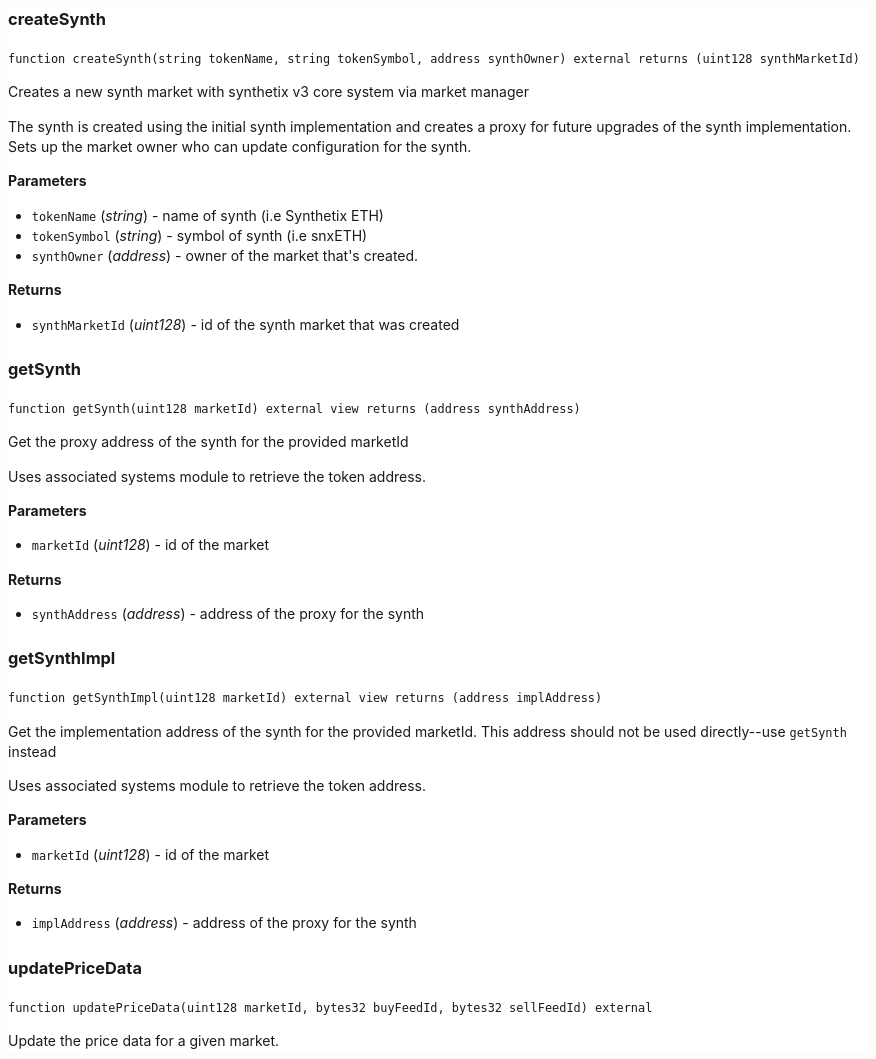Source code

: ### createSynth

  ```solidity
  function createSynth(string tokenName, string tokenSymbol, address synthOwner) external returns (uint128 synthMarketId)
  ```

  Creates a new synth market with synthetix v3 core system via market manager

  The synth is created using the initial synth implementation and creates a proxy for future upgrades of the synth implementation.
Sets up the market owner who can update configuration for the synth.

**Parameters**
* `tokenName` (*string*) - name of synth (i.e Synthetix ETH)
* `tokenSymbol` (*string*) - symbol of synth (i.e snxETH)
* `synthOwner` (*address*) - owner of the market that's created.

**Returns**
* `synthMarketId` (*uint128*) - id of the synth market that was created
### getSynth

  ```solidity
  function getSynth(uint128 marketId) external view returns (address synthAddress)
  ```

  Get the proxy address of the synth for the provided marketId

  Uses associated systems module to retrieve the token address.

**Parameters**
* `marketId` (*uint128*) - id of the market

**Returns**
* `synthAddress` (*address*) - address of the proxy for the synth
### getSynthImpl

  ```solidity
  function getSynthImpl(uint128 marketId) external view returns (address implAddress)
  ```

  Get the implementation address of the synth for the provided marketId.
This address should not be used directly--use `getSynth` instead

  Uses associated systems module to retrieve the token address.

**Parameters**
* `marketId` (*uint128*) - id of the market

**Returns**
* `implAddress` (*address*) - address of the proxy for the synth
### updatePriceData

  ```solidity
  function updatePriceData(uint128 marketId, bytes32 buyFeedId, bytes32 sellFeedId) external
  ```

  Update the price data for a given market.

* What is needed *
Scan the data for the word "synthMarketId" and copy every line where it shows up.

* Solution to this exercise *
  function createSynth(string tokenName, string tokenSymbol, address synthOwner) external returns (uint128 synthMarketId)
* `synthMarketId` (*uint128*) - id of the synth market that was created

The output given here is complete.